Une tribune libre pour la gauche québécoise en marche

Québec

Lutte climatique et convention collective du secteur public

Y intégrer des clauses GES mais surtout en faire un outil pro-climat

À sa dernière assemblée générale, les Travailleuses et travailleurs pour la justice climatique (TJC) ont d’entrée de jeu fait un post-mortem de la grève-manifestation du 23 septembre et ont terminé par un échange au sujet de la COP15 sur la biodiversité. Toutefois le plat principal de la réunion se concentrait sur les négociations du secteur public dans le sens de formuler des clauses environnementales de négociation assez larges à travers un cahier de demandes pouvant être adapté à des milieux différents dans le cadre du Front commun

Concernant la COP15, l’assemblée a fait le constat qu’existaient deux coalitions aux buts contradictoires : l’une, Fuck la COP anticapitaliste, organisant des manifestation les 7, 9 et 10 décembre et le Collectif COP 15 composé surtout de centrales syndicales et d’une partie des principales ONG environnementales, et soutenu par les gouvernements en tant qu’observateurs, qui organisent une marche le 10 décembre en plus de tenir des activités durant la COP. Estimant manquer d’informations et sans mandat des syndicats membres, l’assemblée en est restée là. Constatant cependant une semblable paralysie lors de l’occupation du terminal pétrolier de Valero par le collectif Antigone d’Extinction Rébellion, elle a mandaté « le comité exécutif pour qu’il soutienne activement les actions de désobéissance civile qui sont en lien avec nos revendications » tout en envisageant de bâtir une structure de communication afin de mobiliser les membres de manière pyramidale.

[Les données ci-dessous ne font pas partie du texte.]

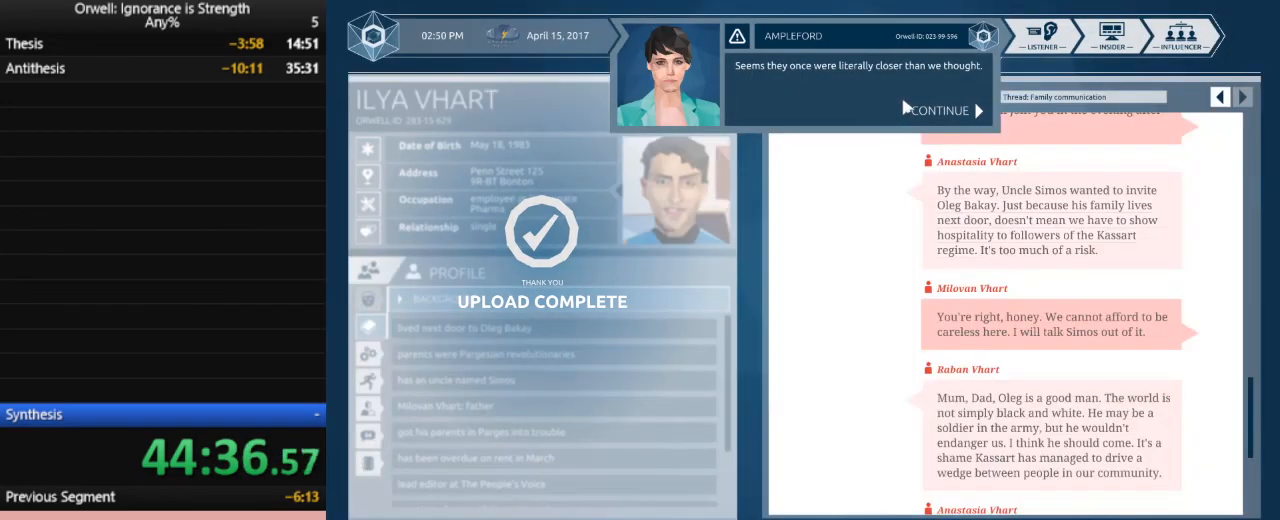
{"keys": [], "mouse": [], "events": [[33, "mouse_left", "down"], [133, "mouse_left", "up"]]}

Concernant la manifestation de la fin septembre, il a été constaté d’une part que celle-ci pourrait devenir rituelle et de ce fait aller à l’encontre de son but initial soit être un élément d’un plan d’action pour construire un rapport de forces. À l’opposé de ce constat, il a été dénoté un durcissement du gouvernement qui pourrait interdire les fermetures accommodantes de l’employeur direct tout en sévissant contre les personnes participant à cette grève hors convention collective. Quant à la coalition étudiante-populaire, elle paraît vouloir se maintenir, quitte à bien préciser les critères d’adhésion et ses buts tout en notant que le milieu étudiant est en restructuration vers peut-être une nouvelle ASSÉ style 2012 dont l’horizon serait potentiellement une grève générale illimitée (GGI) en 2024.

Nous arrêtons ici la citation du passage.